Texto de Marco Fialho
Mundo Novo revela-se uma surpresa. Em meio a tantos filmes lançados com muito alarde e às vezes decepcionantes, eis que este chega na surdina, filmado em 2021, em plena pandemia, trazendo uma curiosa e criativa história de amor interracial, entre Conceição (Tati Vilela), uma advogada negra, e Marcelo (Nino Batista), um artista grafiteiro branco.
Se inicialmente, somos levados a crer que o filme seria centrado nesse fato, logo depois descobrimos algo maior, que ambos precisam de uma assinatura de Charles (Kadu Garcia), o irmão mais velho do grafiteiro, como fiador, para o casal conseguir adquirir um apartamento no luxuoso bairro do Leblon. A diferente e aprazível casa do irmão, situada numa ladeira com linda vista de uma praia do Rio, passa a ser o cenário predominante do filme.
O que temos então é uma análise cuidadosa, imbricada e bem detalhada do racismo estrutural brasileiro. O roteiro, do próprio diretor, é construído junto com os atores e atrizes, o que permite uma troca intensa de experiências que migram da vida para a tela. As contradições que a história vai apresentando e desenvolvendo são importantes para prender a atenção dos espectadores no enredo. Sem falar na contradição territorial, já que os espaços abastados são muito próximos da Favela do Vidigal, apesar da visível falta de diálogo.
Mas não é só o roteiro, a direção e as interpretações que surpreendem em Mundo Novo, há ainda uma expressiva fotografia em preto e branco que dá um suporte imagético à trama ao salientar a interracialidade presente, tanto entre o casal quanto entre as famílias, o que fornece momentos dramatúrgicos muito bem trabalhados, em especial pelo uso da câmera, sempre com ângulos muito bem pensados e reveladores.
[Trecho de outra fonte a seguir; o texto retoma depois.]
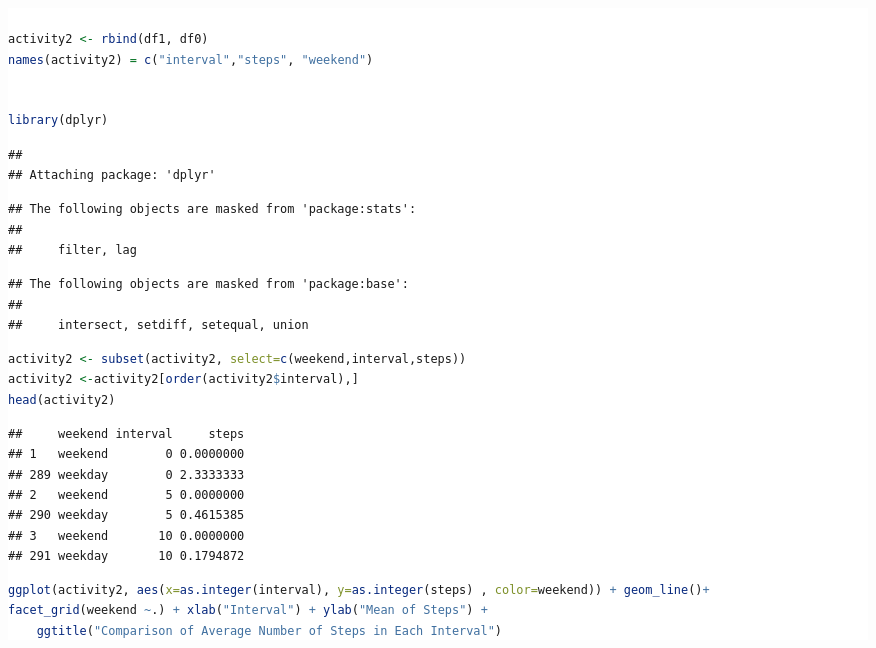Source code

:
 ```r

activity2 <- rbind(df1, df0)
names(activity2) = c("interval","steps", "weekend")


library(dplyr)
```

```
## 
## Attaching package: 'dplyr'
```

```
## The following objects are masked from 'package:stats':
## 
##     filter, lag
```

```
## The following objects are masked from 'package:base':
## 
##     intersect, setdiff, setequal, union
```

```r
activity2 <- subset(activity2, select=c(weekend,interval,steps))
activity2 <-activity2[order(activity2$interval),]
head(activity2)
```

```
##     weekend interval     steps
## 1   weekend        0 0.0000000
## 289 weekday        0 2.3333333
## 2   weekend        5 0.0000000
## 290 weekday        5 0.4615385
## 3   weekend       10 0.0000000
## 291 weekday       10 0.1794872
```

```r
ggplot(activity2, aes(x=as.integer(interval), y=as.integer(steps) , color=weekend)) + geom_line()+
facet_grid(weekend ~.) + xlab("Interval") + ylab("Mean of Steps") +
    ggtitle("Comparison of Average Number of Steps in Each Interval")
```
Apesar do texto preservar uma certa teatralidade, as interpretações conseguem dar força e brilho à encenação.
Entretanto, o ponto alto de Mundo Novo é a minuciosa abordagem que envolve o racismo estrutural (fora a denúncia de etarismo que corre em paralelo). Charles, o irmão mais velho, que vive um relacionamento homossexual com o divertido Carlos (Paulo Giannini), um livreiro, vai revelando uma atitude hostil e dominador em relação ao casal que pretende começar uma vida nova a dois. E ainda tem Kelly (Melissa Arievo), uma jovem mulher preta que é filha da ex-empregada, e que agora a substitui no ofício da mãe, o que revela a herança escravagista tão presente no cotidiano das famílias brancas brasileiras.
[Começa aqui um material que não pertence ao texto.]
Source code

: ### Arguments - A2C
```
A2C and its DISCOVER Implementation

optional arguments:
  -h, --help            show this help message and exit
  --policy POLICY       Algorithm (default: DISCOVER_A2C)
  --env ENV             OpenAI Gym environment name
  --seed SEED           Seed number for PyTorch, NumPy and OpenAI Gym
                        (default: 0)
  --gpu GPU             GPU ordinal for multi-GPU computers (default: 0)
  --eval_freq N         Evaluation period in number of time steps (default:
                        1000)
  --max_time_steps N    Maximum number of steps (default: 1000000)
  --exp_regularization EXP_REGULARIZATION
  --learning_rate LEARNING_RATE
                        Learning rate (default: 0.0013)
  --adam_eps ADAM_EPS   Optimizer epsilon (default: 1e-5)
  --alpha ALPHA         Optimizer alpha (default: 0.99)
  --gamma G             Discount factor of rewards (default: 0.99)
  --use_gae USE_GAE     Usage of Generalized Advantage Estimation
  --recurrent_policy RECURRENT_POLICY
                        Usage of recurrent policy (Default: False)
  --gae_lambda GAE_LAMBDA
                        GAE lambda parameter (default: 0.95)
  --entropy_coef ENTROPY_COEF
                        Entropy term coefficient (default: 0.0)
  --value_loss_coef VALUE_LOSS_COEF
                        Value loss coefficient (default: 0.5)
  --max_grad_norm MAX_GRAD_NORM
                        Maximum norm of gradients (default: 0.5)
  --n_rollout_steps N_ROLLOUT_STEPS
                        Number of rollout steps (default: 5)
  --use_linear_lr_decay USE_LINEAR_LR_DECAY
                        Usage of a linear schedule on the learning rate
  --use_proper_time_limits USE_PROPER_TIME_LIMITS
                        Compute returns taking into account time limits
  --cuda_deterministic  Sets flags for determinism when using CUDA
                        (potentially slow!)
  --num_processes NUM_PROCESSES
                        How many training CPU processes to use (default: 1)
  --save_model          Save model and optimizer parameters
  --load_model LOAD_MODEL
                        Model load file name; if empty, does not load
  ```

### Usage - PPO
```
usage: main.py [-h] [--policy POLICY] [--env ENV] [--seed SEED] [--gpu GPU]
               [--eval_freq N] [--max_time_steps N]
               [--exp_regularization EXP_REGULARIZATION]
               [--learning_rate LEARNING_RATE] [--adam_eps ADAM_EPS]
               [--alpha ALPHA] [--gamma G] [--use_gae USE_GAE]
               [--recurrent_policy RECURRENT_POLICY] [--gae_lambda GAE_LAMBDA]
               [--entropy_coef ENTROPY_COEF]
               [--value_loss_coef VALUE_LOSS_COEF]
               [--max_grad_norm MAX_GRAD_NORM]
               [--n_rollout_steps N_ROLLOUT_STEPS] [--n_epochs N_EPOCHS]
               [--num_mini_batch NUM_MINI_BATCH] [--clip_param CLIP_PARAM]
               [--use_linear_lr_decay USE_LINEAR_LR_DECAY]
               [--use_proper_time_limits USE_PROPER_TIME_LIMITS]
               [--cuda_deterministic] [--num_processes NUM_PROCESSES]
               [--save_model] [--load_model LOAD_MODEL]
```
Mundo Novo acerta no tom seco da direção, sem grandes firulas, em especial por preservar uma objetividade nas decisões narrativas e dramatúrgicas. A qualidade dramatúrgica, por sua vez, garante uma unidade à narrativa, assim como as escolhas precisas dos planos entrega cenas ricas em contradições. A entrada da família de Conceição no final do filme assegura umas boas risadas, além de bons diálogos ao enredo. O casting maravilhoso do filme é de responsabilidade de Gustavo Melo e Luciana Bezerra (diretores de A Festa de Léo).